The minister told MPs: "I have said to the FA and WNSL that should they continue with the Multiplex contract they must set in train an independent assessment of the value for money which it represents and ensure that corporate governance and procurement arrangements hereafter represent best practice before the Government will proceed with any further support to the project, financial, moral or otherwise."

She made clear that any future public money for the project, which would be on top of the £120m of lottery cash already handed over, would depend on WNSL meeting the latest set of guarantees. She also said a timescale for resolving the problems had to be set out.

A Whitehall official later said: "We want to be certain that there are no stains on this project. There is a considerable amount of public money involved. If you are giving it out, the process has got to be squeaky-clean."

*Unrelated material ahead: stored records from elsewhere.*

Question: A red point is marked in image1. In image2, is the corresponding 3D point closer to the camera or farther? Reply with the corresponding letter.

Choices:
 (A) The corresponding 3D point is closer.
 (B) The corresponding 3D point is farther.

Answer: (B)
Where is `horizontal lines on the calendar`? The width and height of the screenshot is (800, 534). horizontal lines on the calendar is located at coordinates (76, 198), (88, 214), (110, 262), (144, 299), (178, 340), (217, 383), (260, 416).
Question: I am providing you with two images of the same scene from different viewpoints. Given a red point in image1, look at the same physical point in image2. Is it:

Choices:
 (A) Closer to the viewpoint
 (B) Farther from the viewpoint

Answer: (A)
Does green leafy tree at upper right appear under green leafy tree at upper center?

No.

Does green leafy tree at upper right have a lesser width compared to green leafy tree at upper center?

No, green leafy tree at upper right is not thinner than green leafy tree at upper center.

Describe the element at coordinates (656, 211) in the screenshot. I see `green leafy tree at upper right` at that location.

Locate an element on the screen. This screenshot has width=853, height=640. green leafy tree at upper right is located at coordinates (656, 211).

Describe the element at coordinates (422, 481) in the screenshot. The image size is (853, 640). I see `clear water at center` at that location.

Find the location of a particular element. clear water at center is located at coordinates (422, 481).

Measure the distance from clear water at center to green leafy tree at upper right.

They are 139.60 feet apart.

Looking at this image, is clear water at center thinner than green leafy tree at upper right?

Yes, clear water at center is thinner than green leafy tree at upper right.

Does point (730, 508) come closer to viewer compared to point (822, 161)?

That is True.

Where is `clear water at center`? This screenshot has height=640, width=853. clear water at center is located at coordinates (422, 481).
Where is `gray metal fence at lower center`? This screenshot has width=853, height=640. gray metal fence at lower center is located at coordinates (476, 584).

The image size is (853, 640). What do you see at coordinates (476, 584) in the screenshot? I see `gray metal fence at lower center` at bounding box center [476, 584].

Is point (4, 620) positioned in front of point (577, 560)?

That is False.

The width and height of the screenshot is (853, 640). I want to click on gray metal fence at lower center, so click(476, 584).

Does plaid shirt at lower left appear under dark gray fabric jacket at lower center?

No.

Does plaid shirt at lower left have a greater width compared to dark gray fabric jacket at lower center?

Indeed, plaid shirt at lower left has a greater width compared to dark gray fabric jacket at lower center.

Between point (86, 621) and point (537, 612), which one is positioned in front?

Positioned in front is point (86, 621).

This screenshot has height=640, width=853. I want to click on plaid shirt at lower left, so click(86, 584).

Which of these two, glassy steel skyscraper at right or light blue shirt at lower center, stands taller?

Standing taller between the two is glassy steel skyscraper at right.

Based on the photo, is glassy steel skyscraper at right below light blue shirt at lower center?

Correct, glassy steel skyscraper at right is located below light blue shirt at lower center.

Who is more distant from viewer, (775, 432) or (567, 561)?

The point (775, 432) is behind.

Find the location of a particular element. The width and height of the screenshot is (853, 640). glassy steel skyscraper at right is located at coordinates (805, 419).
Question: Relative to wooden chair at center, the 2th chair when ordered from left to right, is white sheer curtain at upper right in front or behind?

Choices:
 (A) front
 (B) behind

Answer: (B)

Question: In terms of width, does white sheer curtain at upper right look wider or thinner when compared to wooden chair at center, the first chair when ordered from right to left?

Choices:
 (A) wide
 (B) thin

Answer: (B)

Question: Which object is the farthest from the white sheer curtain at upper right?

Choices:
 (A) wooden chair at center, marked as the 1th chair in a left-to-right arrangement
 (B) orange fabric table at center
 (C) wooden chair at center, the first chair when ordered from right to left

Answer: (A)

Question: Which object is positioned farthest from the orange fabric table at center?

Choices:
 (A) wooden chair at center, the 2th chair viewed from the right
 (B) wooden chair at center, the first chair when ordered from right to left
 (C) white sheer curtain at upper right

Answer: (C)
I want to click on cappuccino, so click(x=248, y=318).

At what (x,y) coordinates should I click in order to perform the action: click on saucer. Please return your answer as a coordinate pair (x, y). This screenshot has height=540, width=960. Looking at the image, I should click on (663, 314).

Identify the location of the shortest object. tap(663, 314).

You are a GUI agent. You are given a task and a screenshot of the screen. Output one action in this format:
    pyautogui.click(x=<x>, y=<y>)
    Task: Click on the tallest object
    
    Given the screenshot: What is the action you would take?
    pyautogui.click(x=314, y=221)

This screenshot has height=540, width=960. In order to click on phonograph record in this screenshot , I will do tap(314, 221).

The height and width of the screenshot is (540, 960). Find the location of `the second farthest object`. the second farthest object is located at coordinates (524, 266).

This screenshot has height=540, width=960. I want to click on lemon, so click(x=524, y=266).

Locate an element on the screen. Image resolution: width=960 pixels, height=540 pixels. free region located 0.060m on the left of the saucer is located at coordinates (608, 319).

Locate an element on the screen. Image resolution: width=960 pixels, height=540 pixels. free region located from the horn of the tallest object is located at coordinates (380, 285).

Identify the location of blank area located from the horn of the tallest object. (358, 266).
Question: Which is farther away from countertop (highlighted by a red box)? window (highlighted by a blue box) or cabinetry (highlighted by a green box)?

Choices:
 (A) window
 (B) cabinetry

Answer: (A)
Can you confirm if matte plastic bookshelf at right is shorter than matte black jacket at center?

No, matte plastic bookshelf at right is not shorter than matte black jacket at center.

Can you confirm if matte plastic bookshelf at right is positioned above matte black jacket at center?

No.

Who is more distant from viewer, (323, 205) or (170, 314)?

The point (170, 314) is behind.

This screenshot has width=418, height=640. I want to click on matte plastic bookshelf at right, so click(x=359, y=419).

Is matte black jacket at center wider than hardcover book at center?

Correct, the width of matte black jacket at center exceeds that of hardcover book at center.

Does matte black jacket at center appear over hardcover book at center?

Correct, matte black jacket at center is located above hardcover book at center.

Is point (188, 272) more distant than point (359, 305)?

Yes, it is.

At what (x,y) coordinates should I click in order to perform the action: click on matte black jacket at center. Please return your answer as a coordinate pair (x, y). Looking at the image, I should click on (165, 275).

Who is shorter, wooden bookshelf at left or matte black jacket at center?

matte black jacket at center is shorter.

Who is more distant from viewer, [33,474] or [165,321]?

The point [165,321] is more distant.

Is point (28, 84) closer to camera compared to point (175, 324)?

Patrick Carter, the businessman brought in by the Government to examine the rival proposals for a national stadium, had reported that the stadium project had been dogged by uncertainties over costs. It had lost credibility with banks, builders, the media and the public.

In an apparent criticism of the WNSL management, Mr Carter said: "The stadium's project vehicle needs a strong and credible board and management with the requisite experience to make the project succeed."

He added: "Any solution requires strong, unified and enduring commitment from the FA, Sport England [the body handing out lottery money to sport] and the Government. Without the certainty of this, the project will fail."

The announcement marks another unforeseen, and unwelcome, twist in the seven-year saga of plans to develop a new national stadium.

By 1998 the cost of the new Wembley, to include a hotel, offices and banqueting facilities, had soared to a projected £660m. Plans to include a running track were scrapped by the Government two years ago, and shortly before the election the whole project was put on hold after the FA approached ministers for more cash.

Tim Yeo, the shadow Culture Secretary, said: "This announcement follows a catalogue of sporting disasters caused by bungling ministers."

Last night Mr Carter said the balance had tipped in Wembley's favour because the capital could attract the expensive corporate backers essential for balancing the stadium's books. He said: "If you have a football stadium say with 90,000 people in it, 75,000 of those people are general admission, so you have ordinary people paying, you and I can go buy a ticket.

"That pays for the running of the stadium ... but if you want to finance it and borrow any money, you have to rely on the money the premium seat people pay, the higher payers. And of course it follows from that, where do you find the most high-paying people? And the answer is in London."

Peter Bradley, Labour MP for The Wrekin, whose Commons motion calling for the stadium to be developed in the West Midlands was backed by 100 MPs, said: "There is a good chance that the Wembley deal will fall through and we will end up with Birmingham anyway. But if it is built at Wembley it will surely be the FA's stadium and not a truly national stadium."

He said: "Almost everyone involved in football, politicians from every region and party and, above all, the supporters want to see the stadium in the West Midlands."